Task prompt: Each line holding the word "Делевинь" must appear in the answer, copied from the entries.

___ Excerpted data ___

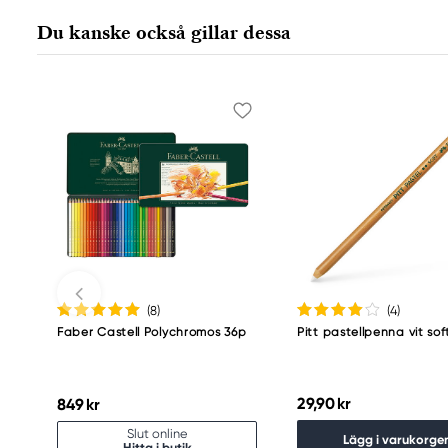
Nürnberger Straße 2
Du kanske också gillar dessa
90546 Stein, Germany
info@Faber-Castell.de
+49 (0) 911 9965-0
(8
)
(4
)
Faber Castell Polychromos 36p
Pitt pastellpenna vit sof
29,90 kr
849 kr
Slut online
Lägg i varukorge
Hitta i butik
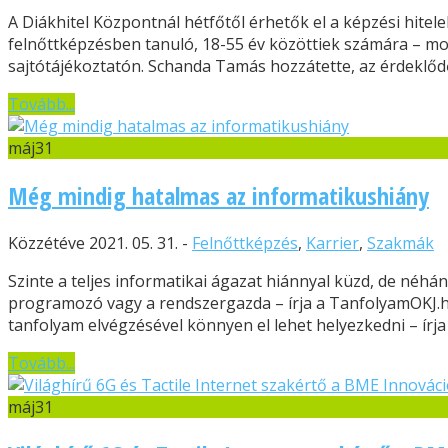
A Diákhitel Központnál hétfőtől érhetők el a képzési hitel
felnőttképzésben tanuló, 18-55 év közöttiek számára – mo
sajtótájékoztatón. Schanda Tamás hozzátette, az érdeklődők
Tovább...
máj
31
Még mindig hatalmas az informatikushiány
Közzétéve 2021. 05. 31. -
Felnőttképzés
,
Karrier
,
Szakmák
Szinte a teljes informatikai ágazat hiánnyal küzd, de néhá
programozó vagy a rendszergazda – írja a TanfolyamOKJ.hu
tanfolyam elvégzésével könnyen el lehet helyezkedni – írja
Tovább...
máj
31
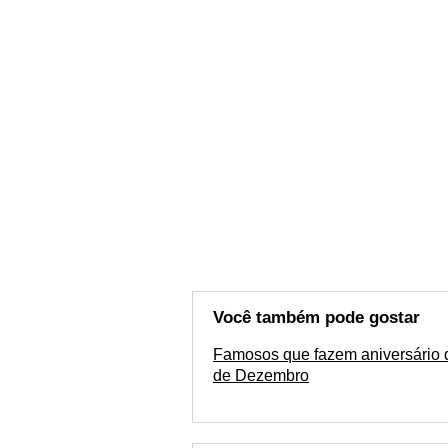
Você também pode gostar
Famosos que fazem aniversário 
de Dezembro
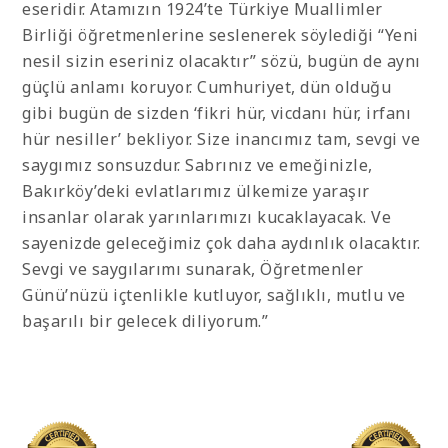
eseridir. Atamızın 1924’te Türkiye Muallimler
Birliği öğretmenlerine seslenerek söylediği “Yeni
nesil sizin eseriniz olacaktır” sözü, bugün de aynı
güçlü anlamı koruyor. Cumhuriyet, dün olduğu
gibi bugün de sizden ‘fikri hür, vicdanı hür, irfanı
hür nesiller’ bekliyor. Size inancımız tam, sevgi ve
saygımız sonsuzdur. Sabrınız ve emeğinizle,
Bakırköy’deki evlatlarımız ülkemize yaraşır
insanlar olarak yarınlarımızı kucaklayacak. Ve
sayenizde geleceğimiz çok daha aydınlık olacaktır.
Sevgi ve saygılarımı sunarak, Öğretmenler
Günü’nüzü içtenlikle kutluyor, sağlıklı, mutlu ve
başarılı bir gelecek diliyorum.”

___
___ Excerpted data ___

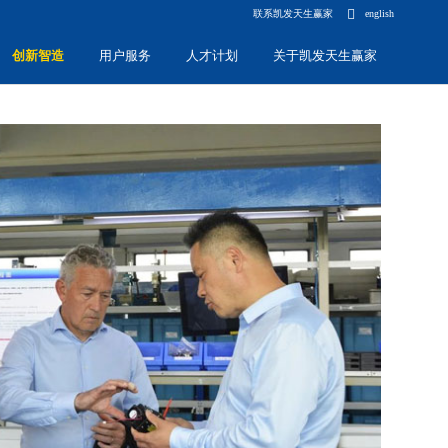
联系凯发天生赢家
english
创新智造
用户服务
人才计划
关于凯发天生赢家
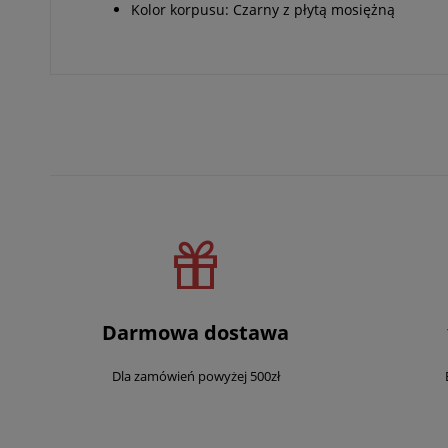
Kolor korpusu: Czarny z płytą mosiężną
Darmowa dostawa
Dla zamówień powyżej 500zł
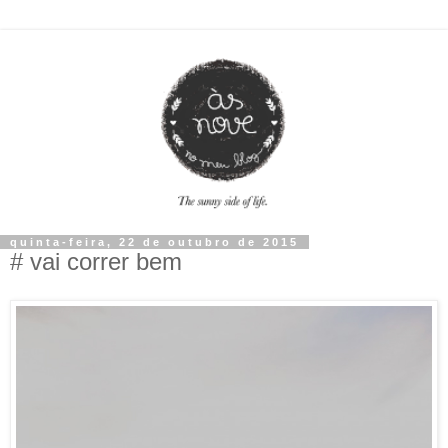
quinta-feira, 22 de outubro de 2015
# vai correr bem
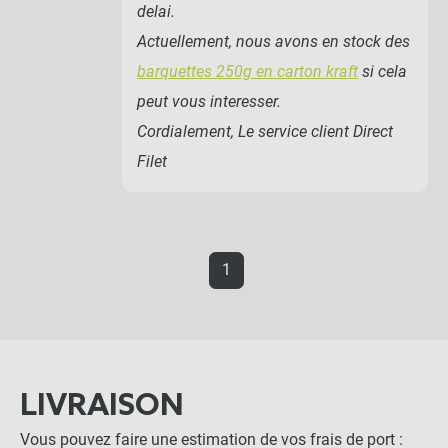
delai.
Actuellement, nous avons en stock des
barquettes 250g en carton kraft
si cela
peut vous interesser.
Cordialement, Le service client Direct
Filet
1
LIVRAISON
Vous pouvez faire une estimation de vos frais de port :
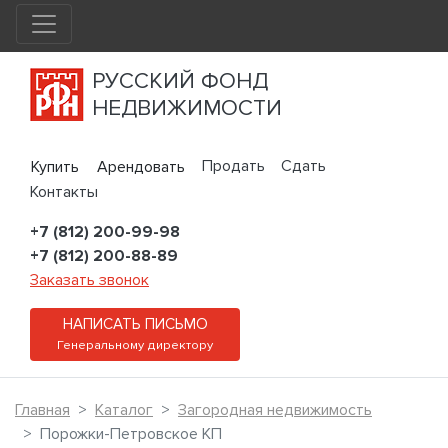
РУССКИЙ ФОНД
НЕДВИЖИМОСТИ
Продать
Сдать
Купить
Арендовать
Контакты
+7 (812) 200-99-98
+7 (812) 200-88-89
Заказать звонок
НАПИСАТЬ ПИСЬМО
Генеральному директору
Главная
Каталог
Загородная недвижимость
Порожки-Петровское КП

___
___ Excerpted data ___

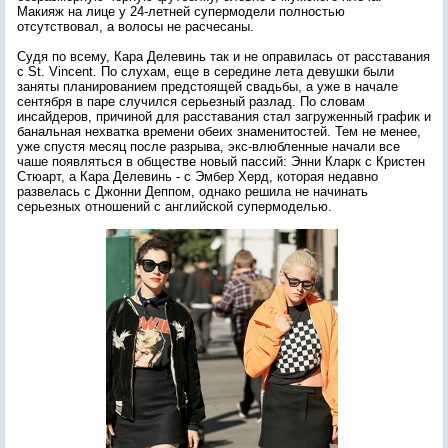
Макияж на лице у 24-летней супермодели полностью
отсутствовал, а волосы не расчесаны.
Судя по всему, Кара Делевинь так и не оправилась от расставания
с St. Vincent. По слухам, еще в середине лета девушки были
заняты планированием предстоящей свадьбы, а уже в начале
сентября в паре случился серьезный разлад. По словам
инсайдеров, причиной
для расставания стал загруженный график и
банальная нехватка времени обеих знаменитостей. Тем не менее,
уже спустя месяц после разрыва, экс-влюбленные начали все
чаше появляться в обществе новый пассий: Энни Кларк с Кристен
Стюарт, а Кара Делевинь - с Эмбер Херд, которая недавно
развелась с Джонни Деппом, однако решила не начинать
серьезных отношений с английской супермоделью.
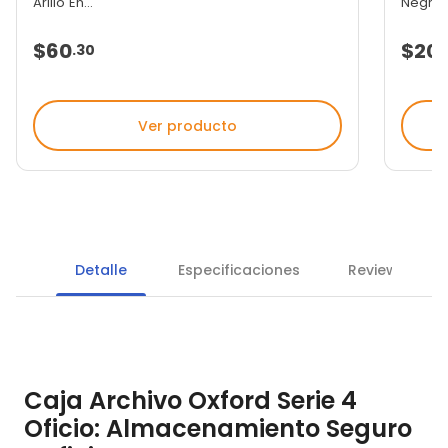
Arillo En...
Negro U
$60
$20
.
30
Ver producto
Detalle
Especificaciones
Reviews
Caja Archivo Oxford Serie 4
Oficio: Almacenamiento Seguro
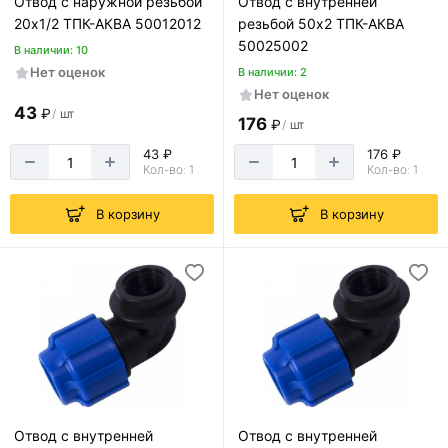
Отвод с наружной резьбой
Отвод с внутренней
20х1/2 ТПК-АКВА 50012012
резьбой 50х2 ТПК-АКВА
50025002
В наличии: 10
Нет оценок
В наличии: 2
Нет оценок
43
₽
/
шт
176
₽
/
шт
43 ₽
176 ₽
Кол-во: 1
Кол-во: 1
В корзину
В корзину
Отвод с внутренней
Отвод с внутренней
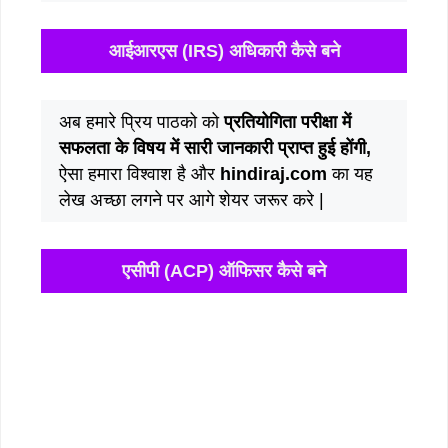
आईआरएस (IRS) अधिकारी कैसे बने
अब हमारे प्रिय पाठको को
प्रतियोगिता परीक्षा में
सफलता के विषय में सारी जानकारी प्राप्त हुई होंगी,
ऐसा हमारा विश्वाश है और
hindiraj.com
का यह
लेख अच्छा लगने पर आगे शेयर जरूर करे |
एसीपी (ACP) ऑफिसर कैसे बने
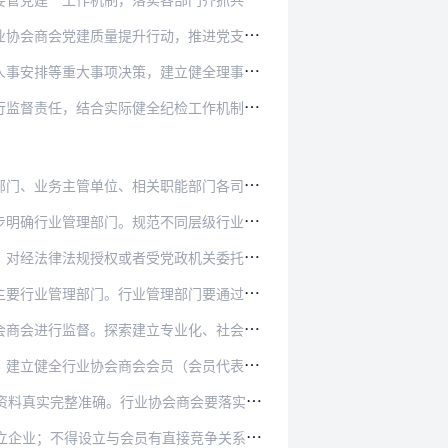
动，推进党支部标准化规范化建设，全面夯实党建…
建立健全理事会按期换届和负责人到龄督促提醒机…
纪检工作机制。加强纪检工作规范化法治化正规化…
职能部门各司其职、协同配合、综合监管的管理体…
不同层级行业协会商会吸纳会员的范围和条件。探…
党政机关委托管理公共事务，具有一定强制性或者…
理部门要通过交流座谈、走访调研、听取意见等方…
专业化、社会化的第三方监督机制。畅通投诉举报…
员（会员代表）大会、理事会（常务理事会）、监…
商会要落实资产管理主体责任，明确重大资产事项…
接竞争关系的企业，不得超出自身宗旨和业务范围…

___

Written response:
Судя по всему, Кара Делевинь так и не оправилась от расставания
Стюарт, а Кара Делевинь - с Эмбер Херд, которая недавно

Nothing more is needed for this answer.